Instructions to follow:
There is one span to output from the data below: the lines starting at the line with "left knee: (284, 200)" and ending at the line with "right eye: (222, 111)". Output it exactly, ends included, nothing more.

Listed entries:

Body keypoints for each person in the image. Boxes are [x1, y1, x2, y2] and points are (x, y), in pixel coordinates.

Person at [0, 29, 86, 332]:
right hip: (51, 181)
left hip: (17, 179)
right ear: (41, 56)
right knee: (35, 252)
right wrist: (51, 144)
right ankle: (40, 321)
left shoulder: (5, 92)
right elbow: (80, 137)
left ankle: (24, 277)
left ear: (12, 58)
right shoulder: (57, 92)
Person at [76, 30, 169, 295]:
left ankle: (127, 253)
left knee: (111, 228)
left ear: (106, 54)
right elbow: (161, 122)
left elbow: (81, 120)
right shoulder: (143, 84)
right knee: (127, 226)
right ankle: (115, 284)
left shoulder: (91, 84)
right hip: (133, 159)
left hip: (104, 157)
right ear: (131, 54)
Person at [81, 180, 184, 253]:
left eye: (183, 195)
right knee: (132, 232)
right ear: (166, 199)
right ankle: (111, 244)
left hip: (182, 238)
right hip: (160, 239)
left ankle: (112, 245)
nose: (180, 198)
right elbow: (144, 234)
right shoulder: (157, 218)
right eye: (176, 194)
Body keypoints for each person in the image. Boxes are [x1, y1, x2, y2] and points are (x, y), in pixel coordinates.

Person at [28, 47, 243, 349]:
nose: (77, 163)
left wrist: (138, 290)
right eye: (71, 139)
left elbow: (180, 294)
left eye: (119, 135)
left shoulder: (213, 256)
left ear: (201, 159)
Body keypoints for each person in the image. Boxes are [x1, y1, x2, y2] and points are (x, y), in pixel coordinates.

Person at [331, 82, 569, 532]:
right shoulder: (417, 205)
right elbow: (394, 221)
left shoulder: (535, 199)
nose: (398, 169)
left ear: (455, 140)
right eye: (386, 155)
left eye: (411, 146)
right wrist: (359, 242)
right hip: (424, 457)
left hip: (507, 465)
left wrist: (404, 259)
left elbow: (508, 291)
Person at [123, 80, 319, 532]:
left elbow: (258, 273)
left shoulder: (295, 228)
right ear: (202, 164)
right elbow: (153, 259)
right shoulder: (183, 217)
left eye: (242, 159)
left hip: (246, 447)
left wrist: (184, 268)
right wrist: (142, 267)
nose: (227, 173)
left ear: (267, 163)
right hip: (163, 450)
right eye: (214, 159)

...

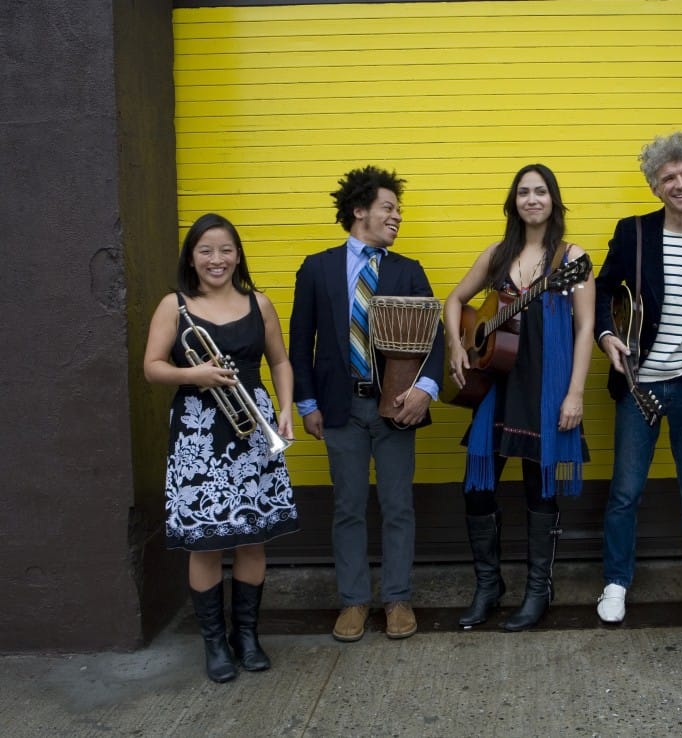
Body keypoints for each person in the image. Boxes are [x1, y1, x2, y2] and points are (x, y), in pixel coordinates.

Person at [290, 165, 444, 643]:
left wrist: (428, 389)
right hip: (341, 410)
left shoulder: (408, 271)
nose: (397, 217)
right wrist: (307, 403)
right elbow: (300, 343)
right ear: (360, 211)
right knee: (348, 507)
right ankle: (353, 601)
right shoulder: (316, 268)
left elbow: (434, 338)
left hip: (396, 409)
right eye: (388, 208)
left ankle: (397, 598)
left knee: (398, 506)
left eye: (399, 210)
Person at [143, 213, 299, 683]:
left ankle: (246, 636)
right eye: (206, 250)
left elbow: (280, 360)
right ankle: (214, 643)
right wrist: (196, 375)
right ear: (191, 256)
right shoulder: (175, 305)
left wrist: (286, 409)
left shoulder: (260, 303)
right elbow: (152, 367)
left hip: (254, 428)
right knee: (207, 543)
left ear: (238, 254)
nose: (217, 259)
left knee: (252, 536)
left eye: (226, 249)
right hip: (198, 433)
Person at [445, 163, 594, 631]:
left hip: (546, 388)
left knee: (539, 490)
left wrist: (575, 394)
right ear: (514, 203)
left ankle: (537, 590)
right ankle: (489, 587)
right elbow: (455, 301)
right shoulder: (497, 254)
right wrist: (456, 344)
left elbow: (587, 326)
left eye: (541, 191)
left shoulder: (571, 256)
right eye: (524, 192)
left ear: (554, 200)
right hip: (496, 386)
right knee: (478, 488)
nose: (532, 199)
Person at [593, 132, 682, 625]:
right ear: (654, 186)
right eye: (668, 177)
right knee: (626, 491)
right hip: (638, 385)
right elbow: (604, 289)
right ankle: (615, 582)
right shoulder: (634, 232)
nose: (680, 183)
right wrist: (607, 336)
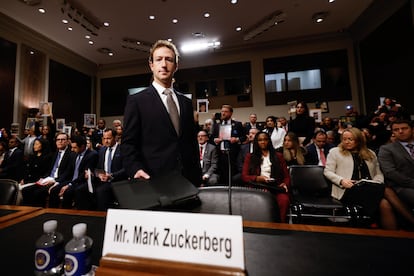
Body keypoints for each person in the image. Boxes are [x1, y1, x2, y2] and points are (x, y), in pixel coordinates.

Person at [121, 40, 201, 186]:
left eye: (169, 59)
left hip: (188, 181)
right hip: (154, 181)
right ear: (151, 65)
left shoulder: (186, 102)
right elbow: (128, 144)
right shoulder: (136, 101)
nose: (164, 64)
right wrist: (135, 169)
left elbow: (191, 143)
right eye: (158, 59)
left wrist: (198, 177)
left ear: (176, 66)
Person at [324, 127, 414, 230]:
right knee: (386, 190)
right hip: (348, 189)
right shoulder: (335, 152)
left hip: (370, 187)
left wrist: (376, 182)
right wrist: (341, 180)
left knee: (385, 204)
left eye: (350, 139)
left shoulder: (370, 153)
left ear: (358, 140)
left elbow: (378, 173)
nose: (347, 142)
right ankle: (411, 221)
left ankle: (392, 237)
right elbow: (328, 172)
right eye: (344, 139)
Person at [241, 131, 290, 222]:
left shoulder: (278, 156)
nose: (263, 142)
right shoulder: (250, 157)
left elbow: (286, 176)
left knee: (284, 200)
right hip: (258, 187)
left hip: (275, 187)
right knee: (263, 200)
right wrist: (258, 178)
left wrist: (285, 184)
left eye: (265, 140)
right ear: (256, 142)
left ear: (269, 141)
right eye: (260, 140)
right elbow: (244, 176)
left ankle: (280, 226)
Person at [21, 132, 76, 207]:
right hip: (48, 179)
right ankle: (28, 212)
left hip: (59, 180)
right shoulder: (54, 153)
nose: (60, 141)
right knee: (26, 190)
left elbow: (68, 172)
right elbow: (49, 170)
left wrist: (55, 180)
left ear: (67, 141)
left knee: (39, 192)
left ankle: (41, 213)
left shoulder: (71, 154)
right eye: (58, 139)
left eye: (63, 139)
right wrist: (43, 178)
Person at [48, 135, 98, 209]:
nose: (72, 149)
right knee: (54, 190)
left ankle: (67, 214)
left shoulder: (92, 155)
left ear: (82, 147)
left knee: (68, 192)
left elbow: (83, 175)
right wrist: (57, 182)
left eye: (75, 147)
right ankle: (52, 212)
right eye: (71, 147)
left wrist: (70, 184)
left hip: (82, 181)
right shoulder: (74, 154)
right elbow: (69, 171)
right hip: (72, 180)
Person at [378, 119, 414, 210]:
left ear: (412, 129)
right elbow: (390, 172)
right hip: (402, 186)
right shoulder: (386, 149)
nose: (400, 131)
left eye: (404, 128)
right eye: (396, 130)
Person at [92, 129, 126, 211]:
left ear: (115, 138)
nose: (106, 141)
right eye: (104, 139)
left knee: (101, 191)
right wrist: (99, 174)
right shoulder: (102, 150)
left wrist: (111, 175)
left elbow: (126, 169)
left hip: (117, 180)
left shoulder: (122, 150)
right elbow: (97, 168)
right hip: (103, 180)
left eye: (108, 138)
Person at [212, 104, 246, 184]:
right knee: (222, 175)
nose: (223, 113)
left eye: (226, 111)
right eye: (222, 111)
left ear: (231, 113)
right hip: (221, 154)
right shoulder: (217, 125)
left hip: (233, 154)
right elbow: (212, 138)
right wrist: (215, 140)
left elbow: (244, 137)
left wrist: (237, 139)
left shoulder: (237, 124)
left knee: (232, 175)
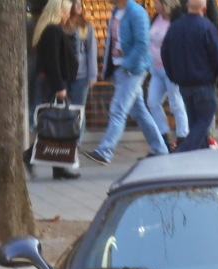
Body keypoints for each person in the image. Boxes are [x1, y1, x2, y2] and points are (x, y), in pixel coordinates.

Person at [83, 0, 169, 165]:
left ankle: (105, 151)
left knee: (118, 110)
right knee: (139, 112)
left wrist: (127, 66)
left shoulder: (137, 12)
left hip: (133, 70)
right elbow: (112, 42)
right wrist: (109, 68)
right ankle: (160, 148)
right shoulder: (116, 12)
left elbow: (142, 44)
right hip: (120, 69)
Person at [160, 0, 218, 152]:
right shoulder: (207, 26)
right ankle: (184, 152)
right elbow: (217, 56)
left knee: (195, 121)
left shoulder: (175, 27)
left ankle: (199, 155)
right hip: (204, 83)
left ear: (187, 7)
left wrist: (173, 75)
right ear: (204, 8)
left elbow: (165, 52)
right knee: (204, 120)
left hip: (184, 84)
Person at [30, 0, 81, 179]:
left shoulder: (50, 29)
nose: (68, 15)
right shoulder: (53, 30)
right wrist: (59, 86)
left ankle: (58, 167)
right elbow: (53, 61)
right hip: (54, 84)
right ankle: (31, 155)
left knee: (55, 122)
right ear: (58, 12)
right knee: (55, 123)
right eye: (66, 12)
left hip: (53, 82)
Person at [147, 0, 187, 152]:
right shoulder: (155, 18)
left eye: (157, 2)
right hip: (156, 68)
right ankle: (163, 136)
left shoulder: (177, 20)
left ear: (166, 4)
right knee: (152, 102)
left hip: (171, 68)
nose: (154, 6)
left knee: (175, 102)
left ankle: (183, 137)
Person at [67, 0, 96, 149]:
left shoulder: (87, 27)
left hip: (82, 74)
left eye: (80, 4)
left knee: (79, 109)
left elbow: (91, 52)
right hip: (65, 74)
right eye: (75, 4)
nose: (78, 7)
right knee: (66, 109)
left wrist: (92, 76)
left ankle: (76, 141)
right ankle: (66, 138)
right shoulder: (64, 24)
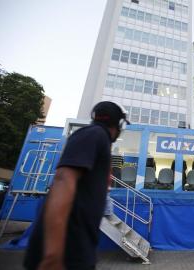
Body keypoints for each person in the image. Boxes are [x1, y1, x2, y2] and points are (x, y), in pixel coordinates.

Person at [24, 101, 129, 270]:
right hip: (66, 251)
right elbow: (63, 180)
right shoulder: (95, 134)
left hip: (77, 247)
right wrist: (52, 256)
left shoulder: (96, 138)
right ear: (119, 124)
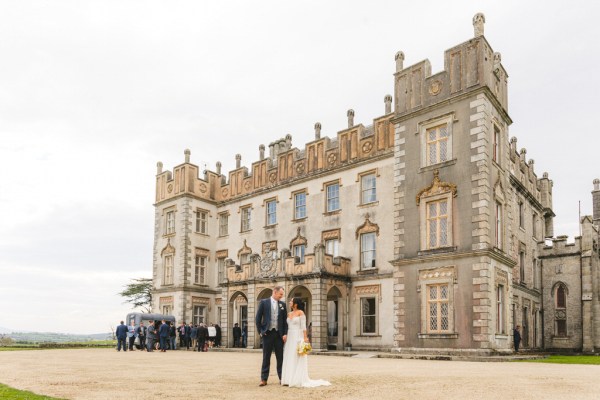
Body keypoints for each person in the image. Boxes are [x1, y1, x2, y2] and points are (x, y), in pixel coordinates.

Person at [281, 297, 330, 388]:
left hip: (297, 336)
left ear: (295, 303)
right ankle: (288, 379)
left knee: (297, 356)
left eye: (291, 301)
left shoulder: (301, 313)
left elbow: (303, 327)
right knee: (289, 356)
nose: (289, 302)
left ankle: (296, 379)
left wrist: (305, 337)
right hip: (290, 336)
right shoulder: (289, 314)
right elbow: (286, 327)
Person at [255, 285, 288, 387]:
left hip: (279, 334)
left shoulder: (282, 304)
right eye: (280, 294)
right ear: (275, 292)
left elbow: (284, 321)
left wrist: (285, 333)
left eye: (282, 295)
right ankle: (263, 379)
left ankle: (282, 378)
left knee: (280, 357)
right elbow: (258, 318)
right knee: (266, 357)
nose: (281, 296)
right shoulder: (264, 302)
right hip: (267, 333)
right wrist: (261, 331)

Solution to the exercise:
left knee: (284, 200)
right hip: (258, 187)
left hip: (275, 187)
right knee: (263, 200)
right wrist: (258, 178)
left wrist: (285, 184)
left eye: (265, 140)
right ear: (256, 142)
left ear: (269, 141)
right eye: (260, 140)
right elbow: (244, 176)
left ankle: (280, 226)
Person at [21, 132, 76, 207]:
right hip: (48, 179)
right ankle: (28, 212)
left hip: (59, 180)
right shoulder: (54, 153)
nose: (60, 141)
right knee: (26, 190)
left elbow: (68, 172)
right elbow: (49, 170)
left wrist: (55, 180)
left ear: (67, 141)
left knee: (39, 192)
left ankle: (41, 213)
left shoulder: (71, 154)
right eye: (58, 139)
left eye: (63, 139)
right wrist: (43, 178)
Person at [48, 135, 98, 209]:
nose: (72, 149)
right knee: (54, 190)
left ankle: (67, 214)
left shoulder: (92, 155)
left ear: (82, 147)
left knee: (68, 192)
left elbow: (83, 175)
right wrist: (57, 182)
left eye: (75, 147)
right ankle: (52, 212)
right eye: (71, 147)
left wrist: (70, 184)
left hip: (82, 181)
right shoulder: (74, 154)
right elbow: (69, 171)
right hip: (72, 180)
Person at [378, 119, 414, 210]:
left ear: (412, 129)
right elbow: (390, 172)
right hip: (402, 186)
right shoulder: (386, 149)
nose: (400, 131)
left eye: (404, 128)
right eye: (396, 130)
Person at [92, 129, 126, 211]:
left ear: (115, 138)
nose: (106, 141)
right eye: (104, 139)
left knee: (101, 191)
right wrist: (99, 174)
right shoulder: (102, 150)
left wrist: (111, 175)
left elbow: (126, 169)
left hip: (117, 180)
left shoulder: (122, 150)
right elbow: (97, 168)
right hip: (103, 180)
left eye: (108, 138)
Person at [212, 104, 246, 184]:
right knee: (222, 175)
nose: (223, 113)
left eye: (226, 111)
right eye: (222, 111)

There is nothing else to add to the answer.